> [PROBLEM REQUIREMENTS]:
Going from the line that contains "background: #e9475f;" to the last line of the material below, repeat every line exactly.

> [SOURCE MATERIAL]:

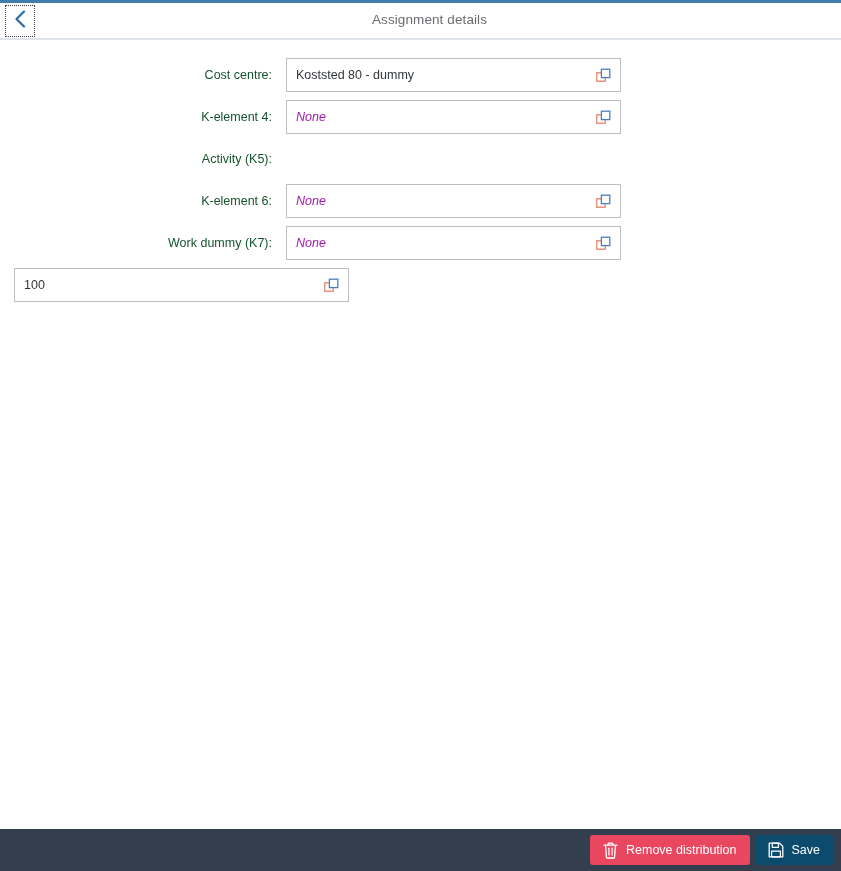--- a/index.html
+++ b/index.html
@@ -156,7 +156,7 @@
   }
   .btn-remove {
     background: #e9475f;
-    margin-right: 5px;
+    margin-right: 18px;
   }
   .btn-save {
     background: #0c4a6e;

> [ANSWER TO THIS TASK]:
     background: #e9475f;
-    margin-right: 5px;
+    margin-right: 18px;
   }
   .btn-save {
     background: #0c4a6e;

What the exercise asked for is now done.